|Functional Genomics Section
DOE Human Genome Program Contractor-Grantee Workshop
142. Isolation of Drosophila DNA Repair Genes
R. Scott Hawley, Kenneth C. Burtis,
and Gerald M. Rubin1
The ultimate goal of this project is to complete the identification and mapping of all of the genes involved in repair of genome damage in Drosophila melanogaster and to initiate their functional characterization. The substantial quantity of Drosophila genomic and cDNA sequences obtained to date, in combination with the genetic information available for this organism, provide a powerful base from which to begin a comprehensive description of the DNA repair genes operating in Drosophila. We have now initiated a multi-faceted approach to complete this process, using genetic, molecular and bioinformatic approaches.

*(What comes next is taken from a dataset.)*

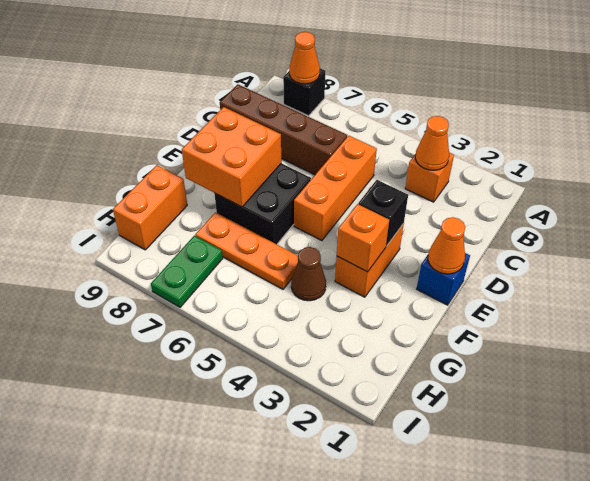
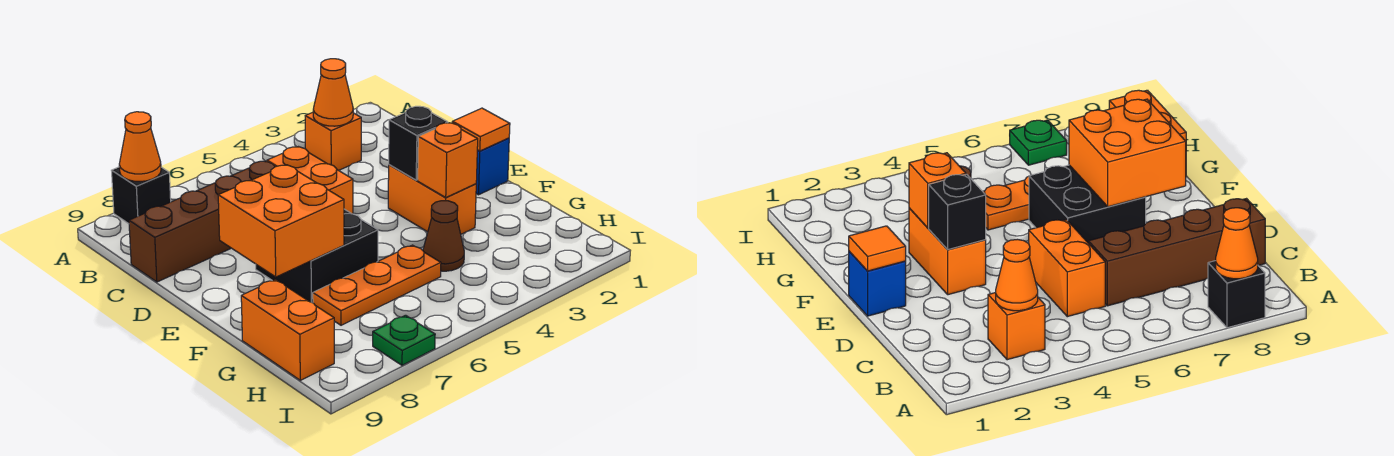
orange brick C5:E5 level 1 -> orange brick C5:D5 level 1
orange cone E1 level 2 -> orange tile E1 level 2
green plate H7:I7 level 1 -> green plate I7 level 1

We have initiated genetic screens to extend previous, non-saturating screens for mutagen-sensitive mutations. These genetic screens have only just begun, and no new mutagen-sensitive loci have yet been isolated. However, using a combined molecular and genetic approach, we have made some progress in identifying two repair genes previously uncharacterized in Drosophila; the Drosophila homolog of the yeast RAD10 gene (now designated mei-10), and the Drosophila homolog of XPG. We have shown that the fly MEI-10 protein physically interacts with the MEI-9 (dm Rad1) protein by yeast two-hybrid studies. We are now in the process of creating mutants in the mei-10 gene. Preliminary mapping suggests that the MEI-10 gene may correspond to the previously identified mus210 locus. We have also obtained strong evidence that the Drosophila XPG homolog corresponds to the mus201 locus. The two extant mus201 alleles display phenotypes expected for an NER defect, but no discernable meiotic defect.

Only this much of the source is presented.